USING THE INFORMATION:
1) Copy the piece on The Open's best celebrations word for word, in full.
2) Take the records from their first line up to and including the line with "How many lines are shown in the chart?". Return only those lines, with "series" changed to "data set" everywhere it appears and nothing else altered.

SUPPLIED TEXT:
╔══
Here’s a look at some of the greatest celebrations from years gone by at The Open...
The Open’s Best Celebrations
Winning The Open Championship is a dream of all golf lovers. How many times have you stood on the 18th green of your home course and imagined: “This one for The Open…”?
And how would you react if you did claim golf’s greatest individual prize? Would there be tears, a little dance, or merely a dignified putter raised to the galleries?
Here, we take a look at some of the greatest celebrations in the history of The Open to give you a little inspiration.
The Open’s Best Celebrations
Lee Trevino, 1971, Birkdale
To start with, here’s Lee Trevino at Royal Birkdale in 1971 attempting to set a world record for cap throwing. Playing partner Lu Liang-Huan is clearly unimpressed.
The Taiwanese player later revealed that he felt Trevino would have been able to achieve a far greater distance if he’d sported a brimmed tifter like his and thrown it using a Frisbee-style technique.
Ernie Els, 2002, Muirfield
Ernie Els makes his own attempt at the record at Muirfield in 2002. Unfortunately, he released the cap slightly early and it flew straight up into the air. He watches on here as it’s caught by a passing seagull and carried away to be used as nest-lining. Despite the offer of a reward, the cap was never found.
╚══
MATERIALS PROVIDED:
╔══
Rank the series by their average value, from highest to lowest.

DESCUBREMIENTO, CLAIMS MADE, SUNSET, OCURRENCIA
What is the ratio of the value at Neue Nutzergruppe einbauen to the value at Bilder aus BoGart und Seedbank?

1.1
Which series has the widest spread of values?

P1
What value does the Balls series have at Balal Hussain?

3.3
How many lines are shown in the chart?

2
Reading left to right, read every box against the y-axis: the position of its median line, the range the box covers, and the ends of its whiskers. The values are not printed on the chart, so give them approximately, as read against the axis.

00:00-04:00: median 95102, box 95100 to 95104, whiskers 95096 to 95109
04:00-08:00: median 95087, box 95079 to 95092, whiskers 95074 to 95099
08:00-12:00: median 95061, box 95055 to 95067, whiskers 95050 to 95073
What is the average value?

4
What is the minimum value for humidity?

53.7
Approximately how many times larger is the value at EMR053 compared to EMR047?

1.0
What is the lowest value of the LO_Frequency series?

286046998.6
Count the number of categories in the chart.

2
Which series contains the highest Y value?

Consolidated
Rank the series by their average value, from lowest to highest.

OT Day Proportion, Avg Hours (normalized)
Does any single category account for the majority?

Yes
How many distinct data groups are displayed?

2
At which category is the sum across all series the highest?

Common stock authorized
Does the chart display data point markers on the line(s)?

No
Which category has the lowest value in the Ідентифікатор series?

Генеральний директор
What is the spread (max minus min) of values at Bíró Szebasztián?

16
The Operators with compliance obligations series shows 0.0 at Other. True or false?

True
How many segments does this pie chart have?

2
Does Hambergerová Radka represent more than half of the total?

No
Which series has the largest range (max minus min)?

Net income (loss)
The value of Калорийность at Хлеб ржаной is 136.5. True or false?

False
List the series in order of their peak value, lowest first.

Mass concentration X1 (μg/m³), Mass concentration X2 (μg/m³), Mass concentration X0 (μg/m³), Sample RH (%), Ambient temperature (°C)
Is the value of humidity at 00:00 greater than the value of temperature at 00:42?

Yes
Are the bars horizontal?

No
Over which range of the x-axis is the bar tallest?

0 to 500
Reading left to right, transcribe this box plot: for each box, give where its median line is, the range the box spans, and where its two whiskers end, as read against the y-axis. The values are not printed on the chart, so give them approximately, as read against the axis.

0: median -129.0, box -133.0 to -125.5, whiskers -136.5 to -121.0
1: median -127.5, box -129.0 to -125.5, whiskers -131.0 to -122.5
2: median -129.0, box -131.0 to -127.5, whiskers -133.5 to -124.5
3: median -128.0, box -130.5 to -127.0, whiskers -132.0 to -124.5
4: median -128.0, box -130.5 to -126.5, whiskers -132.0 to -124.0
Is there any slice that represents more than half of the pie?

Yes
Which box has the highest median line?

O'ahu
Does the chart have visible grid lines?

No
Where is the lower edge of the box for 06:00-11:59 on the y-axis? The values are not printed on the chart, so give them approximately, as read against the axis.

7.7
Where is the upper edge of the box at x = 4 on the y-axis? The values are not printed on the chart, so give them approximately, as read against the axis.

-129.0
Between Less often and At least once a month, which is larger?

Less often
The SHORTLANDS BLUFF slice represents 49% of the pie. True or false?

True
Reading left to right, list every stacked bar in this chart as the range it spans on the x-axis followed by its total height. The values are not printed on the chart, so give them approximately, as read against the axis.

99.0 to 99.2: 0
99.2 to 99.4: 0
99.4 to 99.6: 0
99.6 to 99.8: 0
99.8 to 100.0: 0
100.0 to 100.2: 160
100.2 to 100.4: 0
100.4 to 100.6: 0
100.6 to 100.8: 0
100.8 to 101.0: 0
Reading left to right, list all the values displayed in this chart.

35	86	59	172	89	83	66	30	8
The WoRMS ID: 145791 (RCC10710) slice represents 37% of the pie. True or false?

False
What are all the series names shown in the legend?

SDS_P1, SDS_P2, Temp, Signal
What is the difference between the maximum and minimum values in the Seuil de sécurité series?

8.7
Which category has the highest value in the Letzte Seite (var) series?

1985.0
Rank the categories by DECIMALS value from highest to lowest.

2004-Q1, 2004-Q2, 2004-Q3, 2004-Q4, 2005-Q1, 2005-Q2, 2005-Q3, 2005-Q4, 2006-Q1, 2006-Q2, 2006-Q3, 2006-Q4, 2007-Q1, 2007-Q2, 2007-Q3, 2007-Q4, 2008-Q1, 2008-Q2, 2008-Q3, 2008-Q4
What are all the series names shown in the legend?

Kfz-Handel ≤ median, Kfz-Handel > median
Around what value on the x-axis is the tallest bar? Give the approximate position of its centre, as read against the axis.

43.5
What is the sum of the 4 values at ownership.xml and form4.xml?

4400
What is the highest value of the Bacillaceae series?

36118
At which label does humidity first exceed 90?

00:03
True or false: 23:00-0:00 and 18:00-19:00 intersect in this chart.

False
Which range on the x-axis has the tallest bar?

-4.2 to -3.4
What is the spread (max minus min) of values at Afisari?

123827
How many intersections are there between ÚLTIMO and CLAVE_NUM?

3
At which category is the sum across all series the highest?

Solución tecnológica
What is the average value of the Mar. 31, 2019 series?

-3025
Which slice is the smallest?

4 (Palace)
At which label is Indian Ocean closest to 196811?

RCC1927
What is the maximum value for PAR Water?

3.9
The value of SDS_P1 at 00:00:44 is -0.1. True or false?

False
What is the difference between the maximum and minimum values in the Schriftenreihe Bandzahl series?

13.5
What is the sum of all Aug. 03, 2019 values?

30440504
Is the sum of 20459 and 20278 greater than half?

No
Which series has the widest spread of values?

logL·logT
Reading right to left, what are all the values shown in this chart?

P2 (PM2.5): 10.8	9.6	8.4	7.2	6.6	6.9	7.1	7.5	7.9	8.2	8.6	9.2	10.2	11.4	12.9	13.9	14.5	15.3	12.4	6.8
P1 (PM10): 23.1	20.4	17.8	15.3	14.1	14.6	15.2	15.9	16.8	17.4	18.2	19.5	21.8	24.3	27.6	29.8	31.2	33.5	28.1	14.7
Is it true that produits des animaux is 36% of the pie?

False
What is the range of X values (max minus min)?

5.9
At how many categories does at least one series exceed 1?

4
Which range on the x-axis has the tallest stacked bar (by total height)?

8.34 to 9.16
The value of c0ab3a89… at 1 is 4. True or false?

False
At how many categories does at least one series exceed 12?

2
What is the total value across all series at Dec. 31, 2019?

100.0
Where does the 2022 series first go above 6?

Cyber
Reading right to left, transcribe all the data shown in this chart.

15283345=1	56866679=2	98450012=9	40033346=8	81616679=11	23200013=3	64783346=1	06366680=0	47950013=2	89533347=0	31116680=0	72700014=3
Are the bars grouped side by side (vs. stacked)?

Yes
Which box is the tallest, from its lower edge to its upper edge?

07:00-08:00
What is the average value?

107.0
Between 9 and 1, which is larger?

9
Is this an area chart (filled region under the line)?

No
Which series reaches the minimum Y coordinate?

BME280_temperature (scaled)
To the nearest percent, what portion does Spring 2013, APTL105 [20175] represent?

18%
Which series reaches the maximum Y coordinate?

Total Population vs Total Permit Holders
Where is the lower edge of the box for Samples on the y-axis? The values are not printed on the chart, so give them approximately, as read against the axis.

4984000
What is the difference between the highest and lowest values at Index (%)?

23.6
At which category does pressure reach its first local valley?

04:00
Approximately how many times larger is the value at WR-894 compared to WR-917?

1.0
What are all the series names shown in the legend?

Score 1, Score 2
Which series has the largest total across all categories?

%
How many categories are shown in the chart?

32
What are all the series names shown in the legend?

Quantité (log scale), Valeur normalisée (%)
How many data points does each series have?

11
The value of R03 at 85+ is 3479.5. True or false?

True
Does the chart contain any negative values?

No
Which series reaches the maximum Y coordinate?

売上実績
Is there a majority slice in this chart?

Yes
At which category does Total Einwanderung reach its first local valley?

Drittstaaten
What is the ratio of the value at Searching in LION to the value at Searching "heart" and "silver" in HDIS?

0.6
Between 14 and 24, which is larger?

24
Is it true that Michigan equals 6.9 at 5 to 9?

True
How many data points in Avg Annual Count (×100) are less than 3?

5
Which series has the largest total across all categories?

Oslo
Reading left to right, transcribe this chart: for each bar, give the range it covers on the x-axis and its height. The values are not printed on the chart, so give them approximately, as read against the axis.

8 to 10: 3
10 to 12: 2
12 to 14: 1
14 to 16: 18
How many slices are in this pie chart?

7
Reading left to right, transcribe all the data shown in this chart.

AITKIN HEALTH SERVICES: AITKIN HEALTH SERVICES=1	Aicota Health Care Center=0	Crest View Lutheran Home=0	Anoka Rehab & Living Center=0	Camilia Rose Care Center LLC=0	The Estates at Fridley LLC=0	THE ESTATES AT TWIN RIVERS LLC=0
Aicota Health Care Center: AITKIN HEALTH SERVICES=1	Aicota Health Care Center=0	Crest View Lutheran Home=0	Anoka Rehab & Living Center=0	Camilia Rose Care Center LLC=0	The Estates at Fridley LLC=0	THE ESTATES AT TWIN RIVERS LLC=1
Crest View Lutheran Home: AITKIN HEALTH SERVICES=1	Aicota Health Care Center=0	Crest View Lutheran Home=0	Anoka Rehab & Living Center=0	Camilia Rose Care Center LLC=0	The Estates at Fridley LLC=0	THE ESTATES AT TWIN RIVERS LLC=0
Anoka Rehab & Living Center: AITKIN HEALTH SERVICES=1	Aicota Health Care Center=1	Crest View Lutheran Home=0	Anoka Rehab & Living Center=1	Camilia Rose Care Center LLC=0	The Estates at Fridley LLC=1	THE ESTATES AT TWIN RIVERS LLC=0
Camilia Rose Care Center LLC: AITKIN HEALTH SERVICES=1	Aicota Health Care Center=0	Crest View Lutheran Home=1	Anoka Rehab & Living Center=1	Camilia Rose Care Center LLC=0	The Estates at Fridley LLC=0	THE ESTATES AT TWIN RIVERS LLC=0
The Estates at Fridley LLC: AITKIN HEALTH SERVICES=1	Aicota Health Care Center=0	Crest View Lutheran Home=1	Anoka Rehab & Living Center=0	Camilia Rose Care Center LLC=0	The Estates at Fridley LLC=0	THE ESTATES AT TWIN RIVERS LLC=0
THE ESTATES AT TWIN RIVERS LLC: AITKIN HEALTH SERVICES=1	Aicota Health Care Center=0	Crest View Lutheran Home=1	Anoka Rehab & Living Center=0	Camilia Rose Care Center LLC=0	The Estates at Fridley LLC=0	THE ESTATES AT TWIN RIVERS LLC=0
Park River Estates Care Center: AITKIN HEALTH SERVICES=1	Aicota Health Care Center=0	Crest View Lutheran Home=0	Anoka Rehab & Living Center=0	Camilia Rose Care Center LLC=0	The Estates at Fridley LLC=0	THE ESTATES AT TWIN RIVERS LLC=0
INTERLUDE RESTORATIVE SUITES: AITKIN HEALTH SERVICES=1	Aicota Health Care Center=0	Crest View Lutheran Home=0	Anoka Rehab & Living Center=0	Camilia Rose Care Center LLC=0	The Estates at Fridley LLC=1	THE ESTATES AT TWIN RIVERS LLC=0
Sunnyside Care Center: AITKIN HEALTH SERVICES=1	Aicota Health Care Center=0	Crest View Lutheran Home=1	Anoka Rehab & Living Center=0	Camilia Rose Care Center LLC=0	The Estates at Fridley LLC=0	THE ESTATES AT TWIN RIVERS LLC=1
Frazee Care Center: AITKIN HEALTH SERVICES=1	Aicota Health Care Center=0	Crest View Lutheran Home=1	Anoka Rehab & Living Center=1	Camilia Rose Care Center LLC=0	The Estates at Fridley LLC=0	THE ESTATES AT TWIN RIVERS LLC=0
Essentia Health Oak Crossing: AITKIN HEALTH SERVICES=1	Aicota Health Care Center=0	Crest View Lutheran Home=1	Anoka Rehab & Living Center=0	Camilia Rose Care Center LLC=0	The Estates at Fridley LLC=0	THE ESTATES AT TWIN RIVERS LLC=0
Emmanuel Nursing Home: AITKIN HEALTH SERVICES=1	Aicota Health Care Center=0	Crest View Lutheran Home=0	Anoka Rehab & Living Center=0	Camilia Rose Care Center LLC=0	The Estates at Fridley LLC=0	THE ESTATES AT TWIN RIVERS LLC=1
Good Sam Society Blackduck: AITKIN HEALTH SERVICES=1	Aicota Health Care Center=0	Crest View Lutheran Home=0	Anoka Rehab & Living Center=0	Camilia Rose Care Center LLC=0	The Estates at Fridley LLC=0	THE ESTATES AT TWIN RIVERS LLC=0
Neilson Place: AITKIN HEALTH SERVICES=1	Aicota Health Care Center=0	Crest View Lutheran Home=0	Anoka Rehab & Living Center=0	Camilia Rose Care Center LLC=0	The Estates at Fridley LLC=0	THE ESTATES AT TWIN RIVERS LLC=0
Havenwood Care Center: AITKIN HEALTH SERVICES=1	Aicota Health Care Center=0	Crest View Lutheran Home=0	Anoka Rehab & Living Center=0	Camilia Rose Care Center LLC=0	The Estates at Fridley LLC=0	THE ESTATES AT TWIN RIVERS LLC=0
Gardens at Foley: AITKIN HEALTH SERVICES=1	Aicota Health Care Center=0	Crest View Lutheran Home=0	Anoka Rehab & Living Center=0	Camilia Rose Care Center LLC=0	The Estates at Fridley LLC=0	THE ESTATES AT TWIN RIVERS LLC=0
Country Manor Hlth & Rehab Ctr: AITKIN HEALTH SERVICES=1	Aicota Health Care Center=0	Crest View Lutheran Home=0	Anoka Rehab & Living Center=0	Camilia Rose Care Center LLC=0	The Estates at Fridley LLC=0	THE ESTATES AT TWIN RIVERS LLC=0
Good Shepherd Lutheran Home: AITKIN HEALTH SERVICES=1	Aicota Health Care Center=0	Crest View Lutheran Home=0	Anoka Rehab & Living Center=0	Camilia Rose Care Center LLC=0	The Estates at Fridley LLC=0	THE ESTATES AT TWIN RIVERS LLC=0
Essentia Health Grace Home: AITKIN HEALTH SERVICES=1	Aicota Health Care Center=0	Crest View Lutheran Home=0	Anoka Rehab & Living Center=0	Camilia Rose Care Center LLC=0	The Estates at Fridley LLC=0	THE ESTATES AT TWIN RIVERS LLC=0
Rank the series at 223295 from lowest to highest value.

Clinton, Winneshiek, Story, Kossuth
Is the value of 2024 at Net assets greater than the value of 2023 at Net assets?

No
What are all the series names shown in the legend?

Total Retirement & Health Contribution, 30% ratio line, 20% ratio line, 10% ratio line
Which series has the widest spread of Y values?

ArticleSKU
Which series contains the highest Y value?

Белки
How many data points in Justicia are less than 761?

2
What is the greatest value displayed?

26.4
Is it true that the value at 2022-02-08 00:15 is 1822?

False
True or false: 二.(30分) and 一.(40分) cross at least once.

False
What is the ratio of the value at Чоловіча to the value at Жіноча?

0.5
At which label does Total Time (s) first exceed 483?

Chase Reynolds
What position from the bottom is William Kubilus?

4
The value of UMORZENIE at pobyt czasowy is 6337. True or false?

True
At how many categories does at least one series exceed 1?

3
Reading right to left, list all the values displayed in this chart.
╚══
SOLUTIONS TO THE EXERCISE:
1)
Here’s a look at some of the greatest celebrations from years gone by at The Open...
The Open’s Best Celebrations
Winning The Open Championship is a dream of all golf lovers. How many times have you stood on the 18th green of your home course and imagined: “This one for The Open…”?
And how would you react if you did claim golf’s greatest individual prize? Would there be tears, a little dance, or merely a dignified putter raised to the galleries?
Here, we take a look at some of the greatest celebrations in the history of The Open to give you a little inspiration.
The Open’s Best Celebrations
Lee Trevino, 1971, Birkdale
To start with, here’s Lee Trevino at Royal Birkdale in 1971 attempting to set a world record for cap throwing. Playing partner Lu Liang-Huan is clearly unimpressed.
The Taiwanese player later revealed that he felt Trevino would have been able to achieve a far greater distance if he’d sported a brimmed tifter like his and thrown it using a Frisbee-style technique.
Ernie Els, 2002, Muirfield
Ernie Els makes his own attempt at the record at Muirfield in 2002. Unfortunately, he released the cap slightly early and it flew straight up into the air. He watches on here as it’s caught by a passing seagull and carried away to be used as nest-lining. Despite the offer of a reward, the cap was never found.

2)
Rank the data set by their average value, from highest to lowest.

DESCUBREMIENTO, CLAIMS MADE, SUNSET, OCURRENCIA
What is the ratio of the value at Neue Nutzergruppe einbauen to the value at Bilder aus BoGart und Seedbank?

1.1
Which data set has the widest spread of values?

P1
What value does the Balls data set have at Balal Hussain?

3.3
How many lines are shown in the chart?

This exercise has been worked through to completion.